*ACTIVITY:* Write the next part of the newsletter on ranked choice voting and women's representation, picking up right after its last sentence.

*PASSAGE:*
# # # #

New Paper on Voting Systems
For those wanting a deeper dive into choices to make about approaches to RCV, see a new paper available as a free download on SSRN by FairVote’s Rachel Hutchinson and Michael Parson on Reform for Realists: The False Promise of Condorcet Voting. From the Abstract: “In this Article, we step back from the theoretical conversations about formal, mathematical election-system criteria that have dominated the discourse and offer a more functional framework for analyzing proposed reforms. This “reform for realists” approach seeks to situate the existing literature in a richer scholarly context, to surface and center key normative questions, and to ground future study in a thicker (albeit messier) account of mediated, pluralistic politics and competing reform options. Through this wider lens, we evaluate the latest CCM literature and argue that much of it misses the forest for the trees, ignoring fundamental principles of democratic design and first-order questions at the foundation of election law.
Conversation with RepresentWomen Board Chair & Women Leaders on the Value of Ranked Choice Voting
Register here for a virtual conversation on Monday, March 3rd at 7pm EST with RepresentWomen board chair Michelle Whittaker, my mayor (😊) Talisha Searcy, and Montgomery County, MD council member Laurie-Anne Sayles on work to expand the use of ranked choice voting in Maryland – see RCV Maryland for more information & a link to donate.
That's all for this week, enjoy your weekend!
Cynthia Richie Terrell
P.S.
Two Plays Capture What Life is Like for Women in America
I’ve been fortunate to see many plays with my theatre-loving husband and children. I visited Maryland’s Roundhouse Theatre twice to see the remarkable What the Constitution Means to Me, and was thrilled to learn that Heidi Schreck’s masterwork has become the most produced play in America. American Theatre wrote about the play early on in its run:
“What the Constitution Means to Me is partly playwright/performer Schreck’s revisiting her 15-year-old self, when she gave speeches around the country at American Legion halls about the Constitution, and took home prize money that paid for her entire college education. But in addition to giving us some of the exact speech she gave at 15, Schreck also gives us a dissection of the Constitution as she understands it now, as a forty-something-year-old woman. … What she discovered in the 10 years she spent working on the show, and in reflecting on her own life and those of the women in her family, a number of whom were abused, is that for all the progress the Constitution has made possible—the 14th amendment’s equal protection clause, for instance, which has enabled the Civil Rights movement, the legalization of same-sex marriage, and workplace rights for women—the document has overall fallen short in protecting women from violence. Women and marginalized bodies are left out of the Constitution, and that “equal protection” has only been won in some cases by acts of judicial interpretation.”

# # # #

Saved data entries

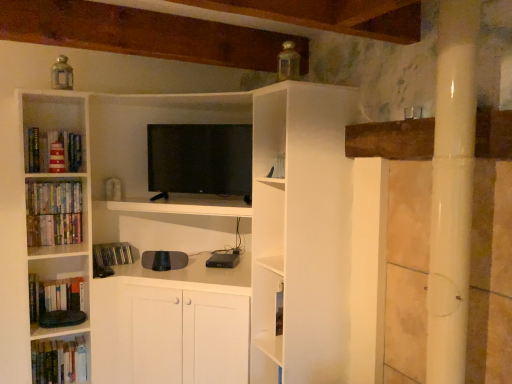
At what (x,y) coordinates should I click in order to perform the action: click on hardcover books at left, which appears as the second book when viewed from the top. Please return your answer as a coordinate pair (x, y). The height and width of the screenshot is (384, 512). Looking at the image, I should click on (53, 197).

Find the location of a particular element. The image size is (512, 384). matte black cd case at lower left, the 4th book viewed from the top is located at coordinates (114, 254).

Measure the distance between flat screen tv at center and camera.

The distance of flat screen tv at center from camera is 8.47 feet.

Find the location of a particular element. red striped lighthouse at left, marked as the first book in a top-to-bottom arrangement is located at coordinates (50, 151).

Considering the points (40, 142) and (74, 186), which point is behind, point (40, 142) or point (74, 186)?

The point (74, 186) is more distant.

Between red striped lighthouse at left, which is the sixth book from bottom to top, and hardcover books at left, which is counted as the 5th book, starting from the bottom, which one has smaller size?

hardcover books at left, which is counted as the 5th book, starting from the bottom, is smaller.

In the scene shown: Is red striped lighthouse at left, marked as the first book in a top-to-bottom arrangement, outside of hardcover books at left, which is counted as the 5th book, starting from the bottom?

red striped lighthouse at left, marked as the first book in a top-to-bottom arrangement, is positioned outside hardcover books at left, which is counted as the 5th book, starting from the bottom.

Is there a large distance between red striped lighthouse at left, which is the sixth book from bottom to top, and hardcover books at left, which appears as the second book when viewed from the top?

They are positioned close to each other.

In terms of width, does hardcover books at left, the first book ordered from the bottom, look wider or thinner when compared to hardcover books at left, the 3th book from the top?

Clearly, hardcover books at left, the first book ordered from the bottom, has more width compared to hardcover books at left, the 3th book from the top.

Is hardcover books at left, the 3th book from the top, at the back of hardcover books at left, the first book ordered from the bottom?

No, hardcover books at left, the first book ordered from the bottom, is not facing away from hardcover books at left, the 3th book from the top.

Identify the location of the 3rd book below the hardcover books at left, the fourth book ordered from the bottom (from a real-world perspective). (59, 361).

From the image's perspective, is hardcover books at left, the 6th book positioned from the top, above or below hardcover books at left, which is counted as the 5th book, starting from the bottom?

Based on their image positions, hardcover books at left, the 6th book positioned from the top, is located beneath hardcover books at left, which is counted as the 5th book, starting from the bottom.

Is hardcover books at left, the first book ordered from the bottom, smaller than hardcover books at left, which appears as the second book when viewed from the top?

Actually, hardcover books at left, the first book ordered from the bottom, might be larger than hardcover books at left, which appears as the second book when viewed from the top.

Is hardcover books at left, the first book ordered from the bottom, positioned beyond the bounds of hardcover books at left, which appears as the second book when viewed from the top?

That's correct, hardcover books at left, the first book ordered from the bottom, is outside of hardcover books at left, which appears as the second book when viewed from the top.

Which object is further away from the camera taking this photo, hardcover books at left, the 6th book positioned from the top, or hardcover books at left, which appears as the second book when viewed from the top?

hardcover books at left, the 6th book positioned from the top, is further away from the camera.

Which is more to the right, hardcover books at left, which appears as the second book when viewed from the top, or red striped lighthouse at left, marked as the first book in a top-to-bottom arrangement?

red striped lighthouse at left, marked as the first book in a top-to-bottom arrangement.

Is hardcover books at left, which appears as the second book when viewed from the top, facing away from red striped lighthouse at left, marked as the first book in a top-to-bottom arrangement?

No, red striped lighthouse at left, marked as the first book in a top-to-bottom arrangement, is not at the back of hardcover books at left, which appears as the second book when viewed from the top.

Does hardcover books at left, which is counted as the 5th book, starting from the bottom, come in front of red striped lighthouse at left, which is the sixth book from bottom to top?

That is False.

From a real-world perspective, is hardcover books at left, which appears as the second book when viewed from the top, physically located above or below red striped lighthouse at left, which is the sixth book from bottom to top?

hardcover books at left, which appears as the second book when viewed from the top, is situated lower than red striped lighthouse at left, which is the sixth book from bottom to top, in the real world.

Is red striped lighthouse at left, which is the sixth book from bottom to top, far from hardcover books at left, the fourth book ordered from the bottom?

No, red striped lighthouse at left, which is the sixth book from bottom to top, is in close proximity to hardcover books at left, the fourth book ordered from the bottom.

Which object is positioned more to the left, red striped lighthouse at left, which is the sixth book from bottom to top, or hardcover books at left, the 3th book from the top?

hardcover books at left, the 3th book from the top, is more to the left.

Is red striped lighthouse at left, marked as the first book in a top-to-bottom arrangement, oriented towards hardcover books at left, the fourth book ordered from the bottom?

No, red striped lighthouse at left, marked as the first book in a top-to-bottom arrangement, is not aimed at hardcover books at left, the fourth book ordered from the bottom.

From a real-world perspective, relative to hardcover books at left, the fourth book ordered from the bottom, is red striped lighthouse at left, which is the sixth book from bottom to top, vertically above or below?

Clearly, from a real-world perspective, red striped lighthouse at left, which is the sixth book from bottom to top, is above hardcover books at left, the fourth book ordered from the bottom.

Could you tell me if hardcover books at left, which is counted as the 5th book, starting from the bottom, is turned towards flat screen tv at center?

No.

In the scene shown: Choose the correct answer: Is hardcover books at left, which is counted as the 5th book, starting from the bottom, inside flat screen tv at center or outside it?

hardcover books at left, which is counted as the 5th book, starting from the bottom, is spatially situated outside flat screen tv at center.

From a real-world perspective, which is physically above, hardcover books at left, which appears as the second book when viewed from the top, or flat screen tv at center?

From a 3D spatial view, flat screen tv at center is above.

Looking at their sizes, would you say hardcover books at left, the fourth book ordered from the bottom, is wider or thinner than flat screen tv at center?

In the image, hardcover books at left, the fourth book ordered from the bottom, appears to be more narrow than flat screen tv at center.

From the image's perspective, is hardcover books at left, the 3th book from the top, positioned above or below flat screen tv at center?

hardcover books at left, the 3th book from the top, is situated lower than flat screen tv at center in the image.

Which object is positioned more to the left, hardcover books at left, the 3th book from the top, or flat screen tv at center?

hardcover books at left, the 3th book from the top.

Is the position of hardcover books at left, the fourth book ordered from the bottom, less distant than that of flat screen tv at center?

No, it is not.

Which book is the 1st one when counting from the left side of the red striped lighthouse at left, marked as the first book in a top-to-bottom arrangement? Please provide its 2D coordinates.

[(53, 197)]

Starting from the hardcover books at left, the 6th book positioned from the top, which book is the 1st one in front? Please provide its 2D coordinates.

[(54, 229)]

Consider the image. Which object lies nearer to the anchor point red striped lighthouse at left, which is the sixth book from bottom to top, hardcover books at lower left, which ranks as the 5th book in top-to-bottom order, or hardcover books at left, the 3th book from the top?

Among the two, hardcover books at left, the 3th book from the top, is located nearer to red striped lighthouse at left, which is the sixth book from bottom to top.

Looking at the image, which one is located closer to hardcover books at left, which appears as the second book when viewed from the top, hardcover books at left, the 6th book positioned from the top, or matte black cd case at lower left, the third book in the bottom-to-top sequence?

matte black cd case at lower left, the third book in the bottom-to-top sequence.

Considering their positions, is hardcover books at left, the fourth book ordered from the bottom, positioned closer to hardcover books at lower left, which is the 2th book from bottom to top, than red striped lighthouse at left, which is the sixth book from bottom to top?

hardcover books at left, the fourth book ordered from the bottom, is closer to hardcover books at lower left, which is the 2th book from bottom to top.

Considering their positions, is hardcover books at left, which appears as the second book when viewed from the top, positioned further to hardcover books at left, the first book ordered from the bottom, than hardcover books at left, the 3th book from the top?

Based on the image, hardcover books at left, which appears as the second book when viewed from the top, appears to be further to hardcover books at left, the first book ordered from the bottom.

In the scene shown: Which object lies further to the anchor point matte black cd case at lower left, the 4th book viewed from the top, hardcover books at left, the fourth book ordered from the bottom, or hardcover books at left, which appears as the second book when viewed from the top?

hardcover books at left, which appears as the second book when viewed from the top, lies further to matte black cd case at lower left, the 4th book viewed from the top, than the other object.

From the image, which object appears to be farther from hardcover books at left, the 3th book from the top, red striped lighthouse at left, marked as the first book in a top-to-bottom arrangement, or hardcover books at left, which appears as the second book when viewed from the top?

The object further to hardcover books at left, the 3th book from the top, is red striped lighthouse at left, marked as the first book in a top-to-bottom arrangement.

When comparing their distances from hardcover books at left, the fourth book ordered from the bottom, does hardcover books at left, which is counted as the 5th book, starting from the bottom, or flat screen tv at center seem further?

flat screen tv at center is positioned further to the anchor hardcover books at left, the fourth book ordered from the bottom.

From the image, which object appears to be farther from hardcover books at left, the 6th book positioned from the top, hardcover books at left, which is counted as the 5th book, starting from the bottom, or matte black cd case at lower left, the 4th book viewed from the top?

→ hardcover books at left, which is counted as the 5th book, starting from the bottom, is further to hardcover books at left, the 6th book positioned from the top.

You are a GUI agent. You are given a task and a screenshot of the screen. Output one action in this format:
    pyautogui.click(x=<x>, y=<y>)
    Task: Click on the book between hardcover books at left, the 3th book from the top, and hardcover books at lower left, which is the 2th book from bottom to top, in the up-down direction
    The height and width of the screenshot is (384, 512).
    Given the screenshot: What is the action you would take?
    pyautogui.click(x=114, y=254)

Find the location of a particular element. television between red striped lighthouse at left, which is the sixth book from bottom to top, and hardcover books at left, the 6th book positioned from the top, in the vertical direction is located at coordinates (200, 158).

Locate an element on the screen. Image resolution: width=512 pixels, height=384 pixels. book between hardcover books at left, which is counted as the 5th book, starting from the bottom, and matte black cd case at lower left, the third book in the bottom-to-top sequence, in the vertical direction is located at coordinates (54, 229).

Find the location of a particular element. The height and width of the screenshot is (384, 512). book that lies between red striped lighthouse at left, marked as the first book in a top-to-bottom arrangement, and hardcover books at left, the fourth book ordered from the bottom, from top to bottom is located at coordinates (53, 197).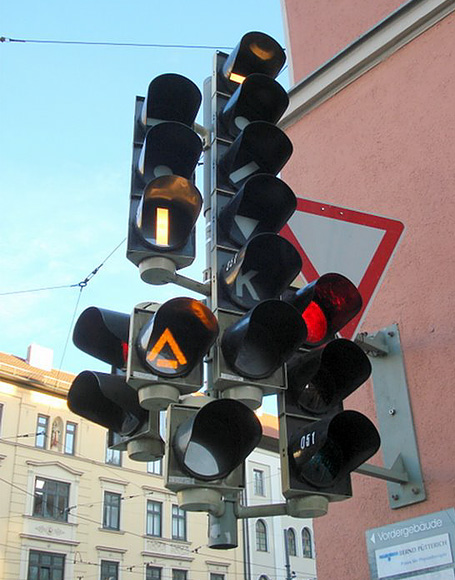
At what (x,y) coordinates should I click in order to perform the action: click on bracket. Please return your answer as a coordinate pair (x, y). Looking at the image, I should click on (393, 371).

# # # #

*YOUR RESPONSE:*
This week, I saw the world premiere of Bess Wohl’s Liberation at Roundabout Theater on Broadway. This New York Stage Review article captures the frustration that I felt during the performance from listening to the repeating cycle of patriarchal norms in the United States: “If you were a woman in 1970, by almost every standard, you were regarded as a second class citizen in this country. You could not get a credit card or mortgage without a responsible man to co-sign for you. Abortion was illegal across the land; no matter your education or experience, you had fewer opportunities and were likely to earn less than your male counterparts; and despite all your protests and your dogged determination to gain equal rights, true equality eluded you. That’s the backdrop for Bess Wohl’s beautifully evocative play entitled Liberation. And given recent setbacks for women in the political landscape, this timely work resonates in a deeply personal way.”